Un blog créé à l'occasion de la sortie de mon livre Banlieues, insurrection ou ras le bol, pour discuter de ce qui s'est passé en novembre 2005

24 mars 2006

Les deux modèles d'intégration

On a depuis quelques mois tendance en France à rêver du modèle communautaire à l'anglo-saxonne (on le trouve aux Etats-Unis, en Grande-Bretagne mais aussi aux Pays-Bas et, pour partie, en Allemagne) que l'on oppose au modèle d'intégration à la française. Il serait, nous dit-on, plus efficace et mieux adapté. Voire…

Ce modèle communautaire conduit à créer des quartiers homogènes : pakistanais, turcs, chinois, vietnamiens… comme on en voit dans les villes britanniques et américaines. Il favorise le maintien de la langue et des traditions et autorise le développement d'institutions communautaires qui sont en général de deux types :
- institutions politiques (responsables d'associations, autorités religieuses) qui peuvent dialoguer avec les pouvoirs publics qui souvent leur délèguent une partie de leurs missions ;
- armées privées que les communautés développent pour se protéger des intrusions étrangères et pour élargir leur territoire lorsque nécessaire. Ces armées se financent en général par le racket sur la population qu'elles sont censées protéger et par des activités illégales. La mafia italienne est l'exemple même de ces armées privées.

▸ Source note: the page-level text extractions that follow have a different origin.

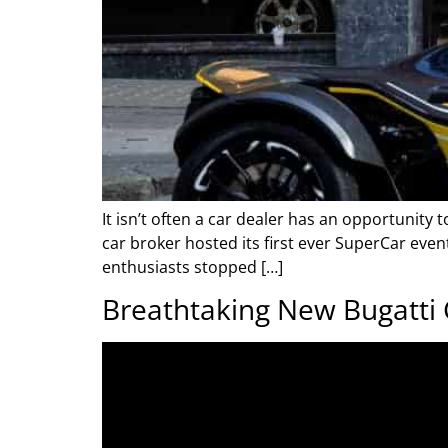
It isn’t often a car dealer has an opportunity
car broker hosted its first ever SuperCar eve
enthusiasts stopped […]
Breathtaking New Bugatti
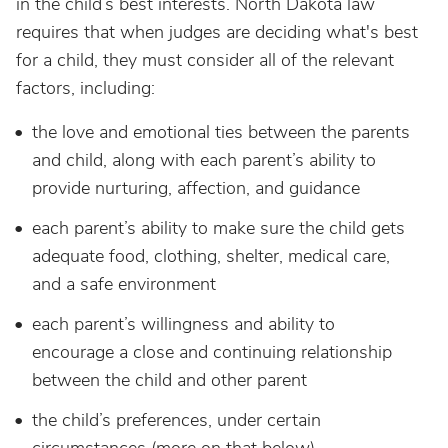
in the child’s best interests. North Dakota law
requires that when judges are deciding what's best
for a child, they must consider all of the relevant
factors, including:
the love and emotional ties between the parents
and child, along with each parent’s ability to
provide nurturing, affection, and guidance
each parent’s ability to make sure the child gets
adequate food, clothing, shelter, medical care,
and a safe environment
each parent’s willingness and ability to
encourage a close and continuing relationship
between the child and other parent
the child’s preferences, under certain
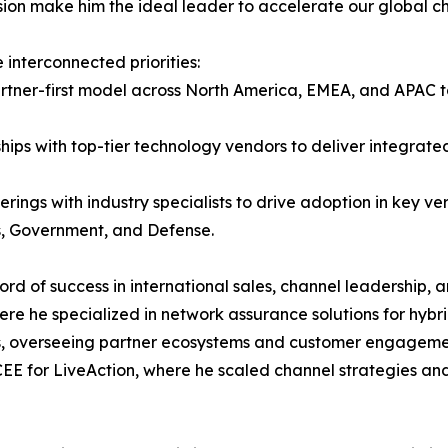
on make him the ideal leader to accelerate our global ch
interconnected priorities:
partner-first model across North America, EMEA, and APAC
ships with top-tier technology vendors to deliver integrat
erings with industry specialists to drive adoption in key ve
es, Government, and Defense.
d of success in international sales, channel leadership, a
re he specialized in network assurance solutions for hybrid
overseeing partner ecosystems and customer engagements. 
EE for LiveAction, where he scaled channel strategies 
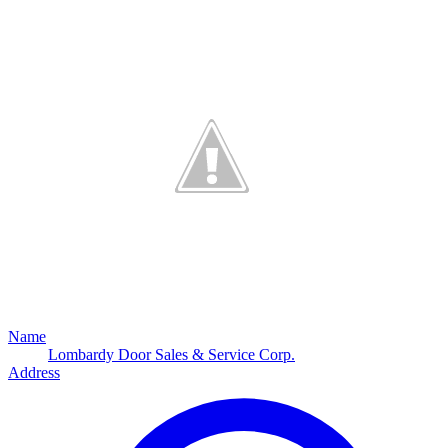
Name
Lombardy Door Sales & Service Corp.
Address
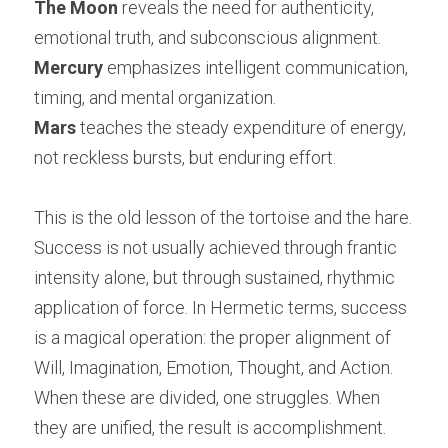
The Moon
 reveals the need for authenticity, 
emotional truth, and subconscious alignment.
Mercury
 emphasizes intelligent communication, 
timing, and mental organization.
Mars
 teaches the steady expenditure of energy, 
not reckless bursts, but enduring effort.
This is the old lesson of the tortoise and the hare. 
Success is not usually achieved through frantic 
intensity alone, but through sustained, rhythmic 
application of force. In Hermetic terms, success 
is a magical operation: the proper alignment of 
Will, Imagination, Emotion, Thought, and Action. 
When these are divided, one struggles. When 
they are unified, the result is accomplishment.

Ce modèle autorise la délégation de gestion, il assure éventuellement une certaine discipline dans les quartiers (les mafias jouent parfois ce rôle), mais il favorise également les conflits intercommunautaires et le racisme. Ce n'est sans doute pas un hasard s'il ne se passe pas de semaine sans que la presse britannique ne fasse état de crimes de haine, racistes…

Nous avons choisi en France un tout autre modèle qui mélange les gens d'origine les plus différentes. On trouve dans les mêmes barres d'immeubles jusqu'à 30 ou 40 nationalités différentes. Ce choix (mais faut-il parler de choix?) tient à des motifs complexes liés à notre histoire, au droit du sol, à la qualité des services publics (qui rend inutiles des services privés et rend plus difficile le développement d'institutions communautaires), à l'existence, dans Paris et la région parisienne, de quartiers qui depuis des décennies reçoivent les immigrants, d'abord de l'intérieur puis de l'extérieur. Reste que ce modèle conduit à des modes d'intégration complètement différents avec des problèmes qui le sont également.

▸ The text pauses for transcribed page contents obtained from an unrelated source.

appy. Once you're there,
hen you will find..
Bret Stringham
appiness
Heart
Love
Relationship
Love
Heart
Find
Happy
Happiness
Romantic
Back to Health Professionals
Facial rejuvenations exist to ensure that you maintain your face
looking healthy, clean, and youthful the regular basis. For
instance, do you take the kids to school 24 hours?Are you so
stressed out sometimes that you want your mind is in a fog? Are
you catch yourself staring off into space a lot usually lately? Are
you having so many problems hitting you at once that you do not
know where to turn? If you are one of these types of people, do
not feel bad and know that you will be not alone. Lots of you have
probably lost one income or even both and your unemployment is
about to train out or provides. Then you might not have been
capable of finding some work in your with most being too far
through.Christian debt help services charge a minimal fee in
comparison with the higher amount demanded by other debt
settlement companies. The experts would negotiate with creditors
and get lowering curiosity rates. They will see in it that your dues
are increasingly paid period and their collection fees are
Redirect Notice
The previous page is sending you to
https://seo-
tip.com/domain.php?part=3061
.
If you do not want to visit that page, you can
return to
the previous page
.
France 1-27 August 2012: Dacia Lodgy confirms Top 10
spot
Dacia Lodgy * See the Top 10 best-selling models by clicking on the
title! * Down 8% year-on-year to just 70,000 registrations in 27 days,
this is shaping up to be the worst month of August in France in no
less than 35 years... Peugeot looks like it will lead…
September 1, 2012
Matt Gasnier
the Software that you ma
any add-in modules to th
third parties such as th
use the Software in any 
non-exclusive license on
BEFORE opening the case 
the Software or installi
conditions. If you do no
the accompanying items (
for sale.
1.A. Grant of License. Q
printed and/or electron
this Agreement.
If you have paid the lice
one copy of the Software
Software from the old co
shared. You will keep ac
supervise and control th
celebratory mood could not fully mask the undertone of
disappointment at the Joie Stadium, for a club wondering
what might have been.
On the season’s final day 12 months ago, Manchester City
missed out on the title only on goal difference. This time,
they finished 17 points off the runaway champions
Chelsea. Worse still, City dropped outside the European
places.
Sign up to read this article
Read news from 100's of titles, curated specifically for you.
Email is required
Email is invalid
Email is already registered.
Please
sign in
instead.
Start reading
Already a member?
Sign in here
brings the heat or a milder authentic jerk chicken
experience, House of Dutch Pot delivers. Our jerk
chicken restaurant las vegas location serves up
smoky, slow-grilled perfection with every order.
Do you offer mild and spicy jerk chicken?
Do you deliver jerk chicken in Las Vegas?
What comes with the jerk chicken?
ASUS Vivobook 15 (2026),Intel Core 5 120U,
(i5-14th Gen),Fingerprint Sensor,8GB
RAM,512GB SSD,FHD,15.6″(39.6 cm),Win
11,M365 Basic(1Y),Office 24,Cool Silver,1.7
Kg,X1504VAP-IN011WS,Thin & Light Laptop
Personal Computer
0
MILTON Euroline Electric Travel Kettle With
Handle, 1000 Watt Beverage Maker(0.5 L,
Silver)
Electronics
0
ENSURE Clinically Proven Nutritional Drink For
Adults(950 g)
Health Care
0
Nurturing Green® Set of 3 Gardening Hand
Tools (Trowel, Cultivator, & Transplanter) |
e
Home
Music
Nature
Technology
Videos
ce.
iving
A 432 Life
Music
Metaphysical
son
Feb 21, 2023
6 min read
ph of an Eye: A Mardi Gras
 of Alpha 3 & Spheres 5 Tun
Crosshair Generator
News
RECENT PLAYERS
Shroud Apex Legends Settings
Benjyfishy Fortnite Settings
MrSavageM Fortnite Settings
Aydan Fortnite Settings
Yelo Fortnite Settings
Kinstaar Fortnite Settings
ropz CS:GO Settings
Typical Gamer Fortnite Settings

Dans les systèmes communautaires, les jeunes restent éduqués dans la culture de leurs parents. Si conflits il y a entre la culture de leurs parents et celle de la société d'accueil, ils sont tardifs. Dans notre système, les jeunes sont dès leur plus jeune âge confrontés à des systèmes éducatifs différents, ils peuvent jouer de ces différences pour prendre de la liberté. Ils sont très tôt, bien plus tôt que les enfants élevés dans des milieux homogènes, amenés à choisir entre différentes options (faire ses devoirs/jouer avec ses camarades ; parler bien/parler mal…). Ce système a des avantages : il évite les confits interraciaux, les bandes ethniques qui n'existent pratiquement pas chez nous, il freine (ou interdit) la création de ces armées privées qui se transforment rapidement en mafias. Mais il force les enfants à faire très vite des choix difficiles. Et pour ceux qui ne font pas les bons choix… c'est la galère, l'exclusion scolaire et de grandes difficultés, surtout lorsque le monde du travail n'est pas là pour repêcher ceux qui, l'âge venant, tentent de se poser.

Ces deux modèles sont tellement différents que l'on ne voit pas comment on pourrait rapidement passer de l'un à l'autre. On peut parler, rêver de communautés, c'est ce que fait Sarkozy, mais il y a peu de chances qu'on aboutisse. Le mélange de populations rend très improbable la création d'institutions auxquelles les pouvoirs publics pourraient déléguer une partie de leurs missions. Si solution il y a, il faut la chercher au coeur même de notre modèle et non en cherchant à importer artificiellement ce qui ne marche pas forcément très bien ailleurs.